A 'Romeo and Juliet'-themed 'Leprechauns'

Family entertainment doesn't have to be all fluff. Though NBC's The Magical Legend of the Leprechauns (Nov. 7, 9-11 p.m., and Nov. 8, 8-10 p.m.) might have been thin enough to shove under a door, given the subject matter, writer Peter Barnes invested a tad more heft into it with a little help from the Bard.

Robert Halmi Sr., who has produced Hallmark Entertainment extravaganzas from "Gulliver's Travels" to "Moby Dick" to "Alice in Wonderland," asked Mr. Barnes to write a screenplay about the little people of Ireland's fairy legends. Barnes has written a couple of books on Irish folklore, so he came equipped with all the right creatures assembled in his imagination.

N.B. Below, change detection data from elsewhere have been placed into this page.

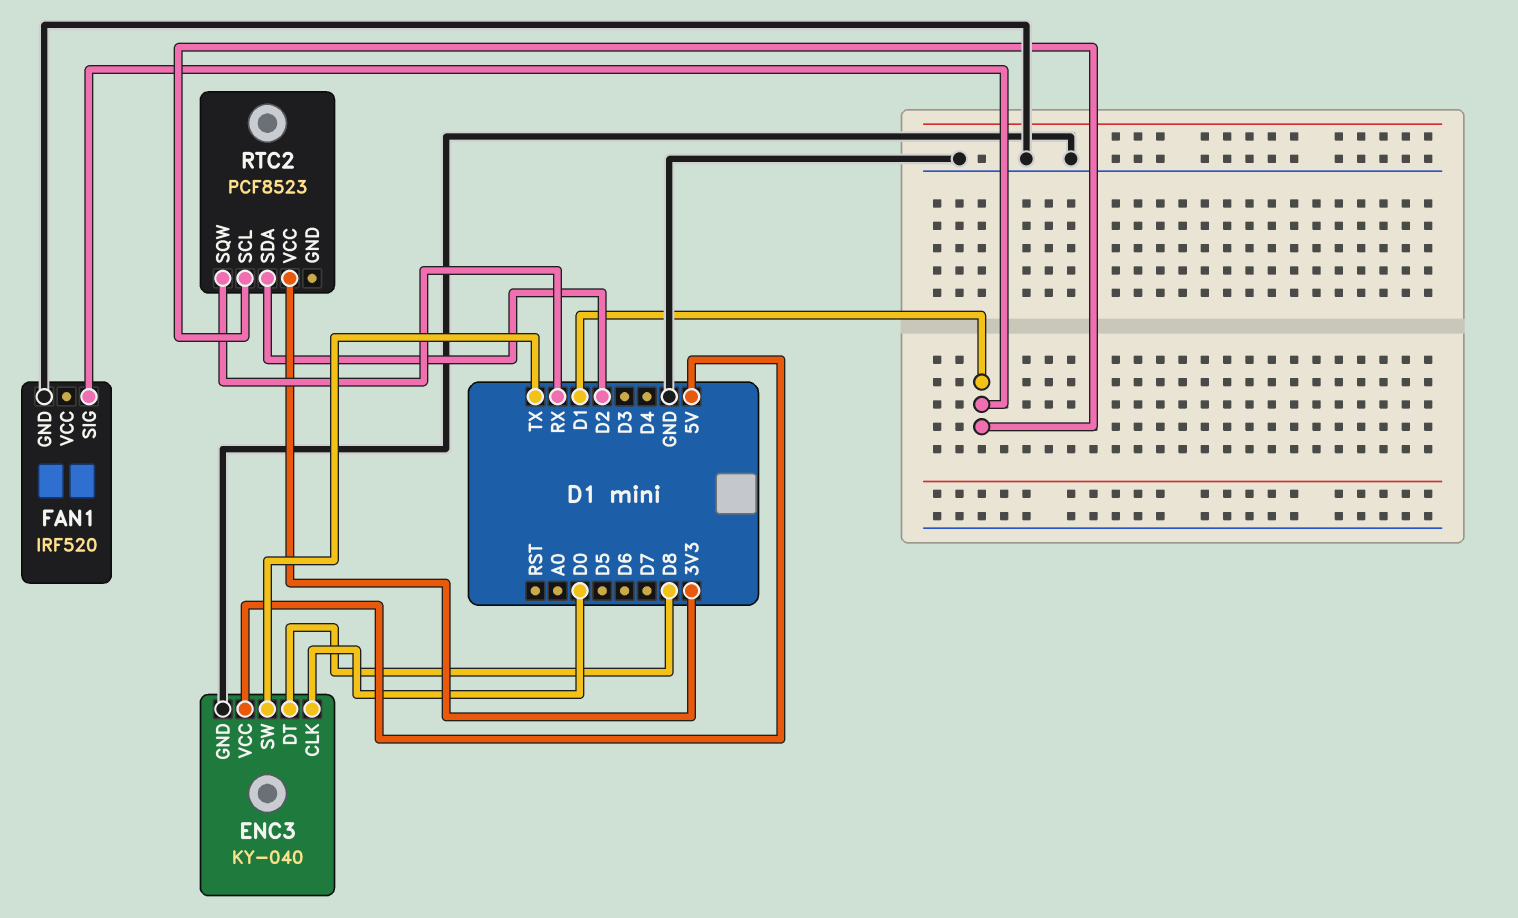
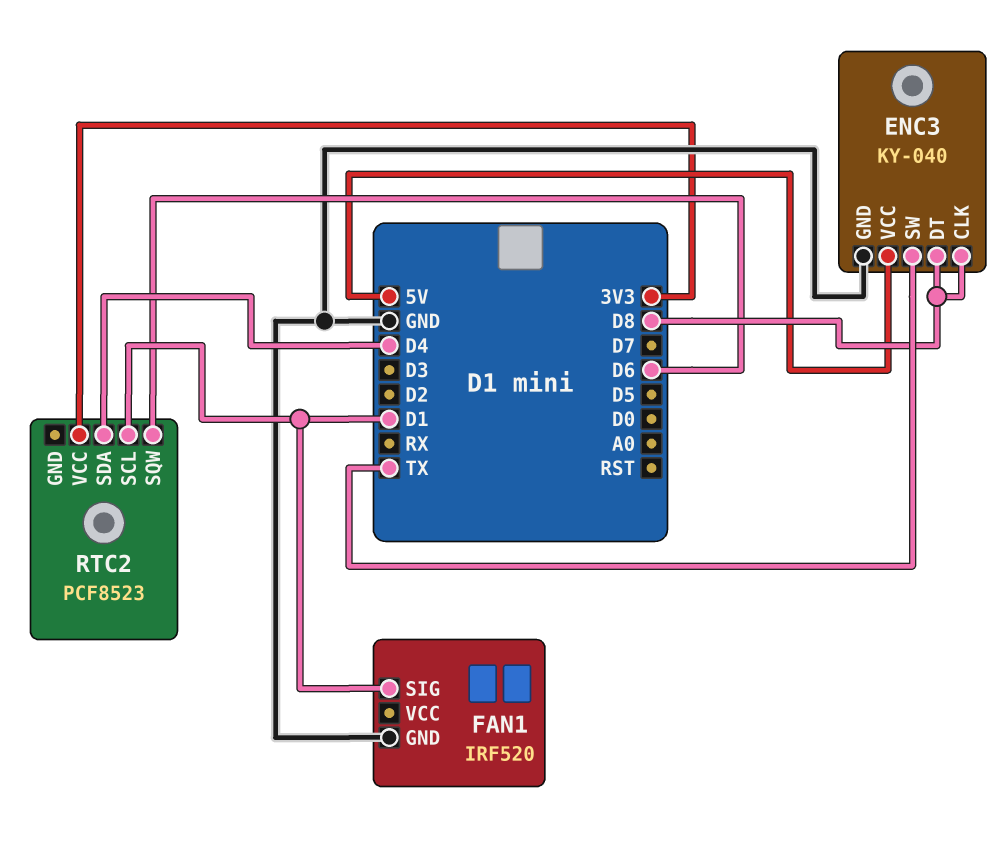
ENC3 pin CLK: D0 -> D8
RTC2 pin SDA: D2 -> D4
RTC2 pin SQW: RX -> D6

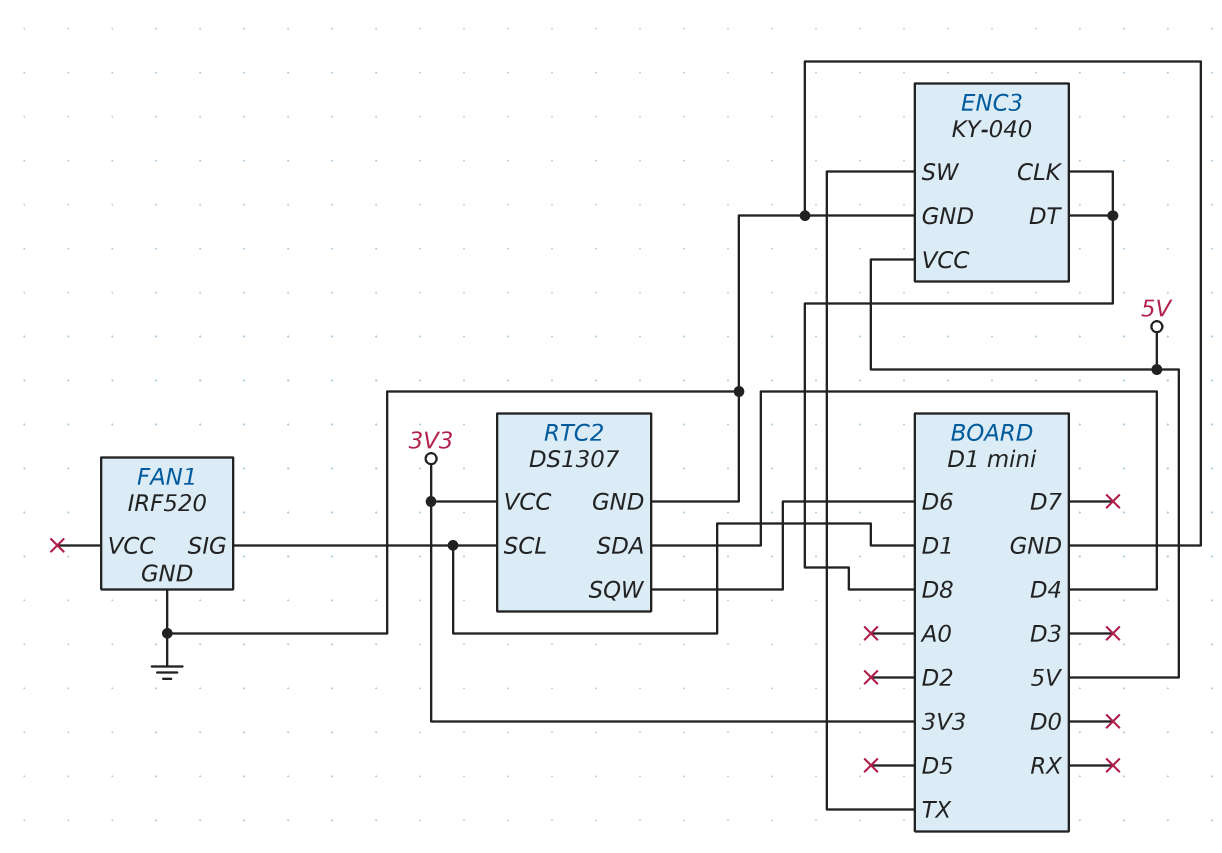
RTC2: PCF8523 -> DS1307
RTC2 pin GND: none -> GND

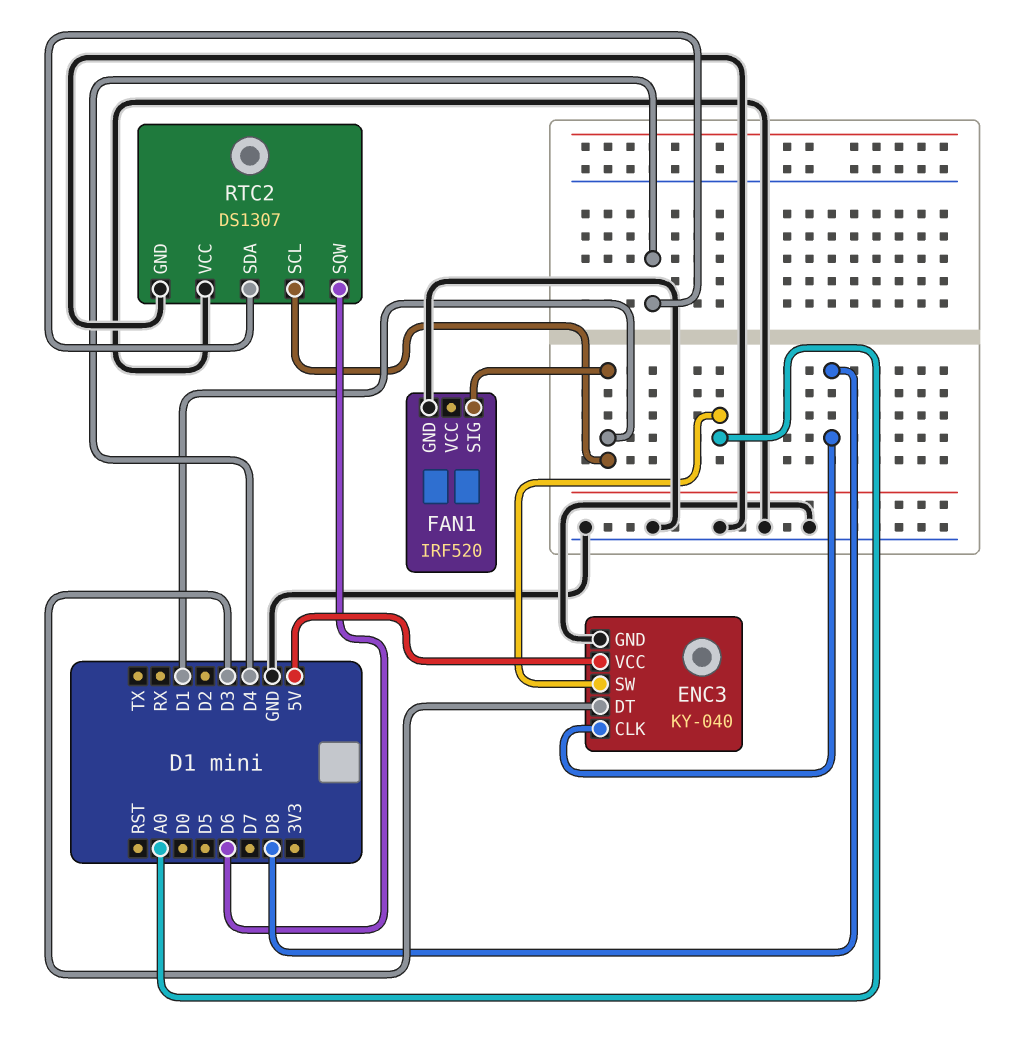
ENC3 pin DT: D8 -> D3
ENC3 pin SW: TX -> A0
RTC2 pin VCC: 3V3 -> GND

"There are dozens of little creatures," he says in a telephone interview from London. "I had a wide field of characters to choose from."

Banshees (fairy women), Butter Spirits (creatures who steal butter from country folk), tree souls, and a headless horseman (an executed highwayman) glide through the story. But it's the leprechauns - a species of fairy with a reputation for crankiness and troublemaking - that are meant to engage our sympathies as they battle the far more respectable "trooping fairies," the keepers of nature.

So many books are available about fairies that Barnes had to find a way to shape some of that material, he says. He chose to plot his story around "Romeo and Juliet" (with liberal sprinklings from "A Midsummer Night's Dream"). A fairy princess and a leprechaun prince fall in love against their feuding parents' wishes and run off together, thus escalating the conflict. One fairy, akin to Shakespeare's Tybalt character, gets killed after provoking a fight and killing a leprechaun. (This is especially remarkable since fairies and leprechauns are immortal.)

Meanwhile, an American businessman (Randy Quaid) visits a small village in Ireland (where all these fairies live) to buy up cottages and build a golf course for American millionaires. Naturally he falls for an Irish beauty named Kathleen (Orla Brady) and can't do his company's dirty work after all. And since he saves the leprechaun king's life, he is induced to act as peacemaker when the fairy war breaks out.

The comic tone of the story ensures a happy ending, but the Romeo and Juliet theme still works for Barnes, who presses home a gentle message about the evils of intolerance, prejudice, and pride. He doesn't always manage to weave his two stories together believably - and the human story is by far the less interesting of the two.

Then, too, Randy Quaid is miscast as a comic romantic lead, and his relationship with Kathleen never quite jells. Colm Meaney as the titular head of the leprechauns is too cute by half, but Daniel Betts as his son, Mikey, and Caroline Carver as fairy princess Jessica remind us of what innocence looks like. Whoopi Goldberg plays the Grand Banshee with some style and several of the lesser roles (played by English actors) bring classy wit to the whole show.

Barnes makes a case for fairy stories.

"There is less and less emphasis on the imagination in the schools these days, and more and more substitution of business acumen," he says. "But imagination is tremendously important, especially to children. Because there's more to life than the pound, shilling, and pence - or dollars.

"The imagination can teach greater tolerance for other cultures," Barnes says. "I do believe so many acts of tyranny are perpetrated by people with no imagination and no empathy for others."

A different kind of family treat awaits viewers of Annie (ABC Nov. 7, 7-9 p.m.). The often-revived musical based on the cartoon strip "Little Orphan Annie," by Harold Gray, is perpetually popular with little girls. The 1982 John Huston film had its charms (Carol Burnett, chief among them), but not much critical acclaim. It's about time someone did the story for TV.

Closer to the stage musical than the movie, this "Annie" may not capture the grotesque realities of the Depression-era poor as well as the film did, but its optimistic approach manages to at least feel fresh and lively.

Featuring Kathy Bates as the hysterical Miss Hannigan, Alan Cumming as Rooster, Victor Garber as Daddy Warbucks, Audra McDonald as Grace, and a sweet-faced Alicia Morton as Annie, the cast is as sturdy a set of talents as any viewer could have wished for.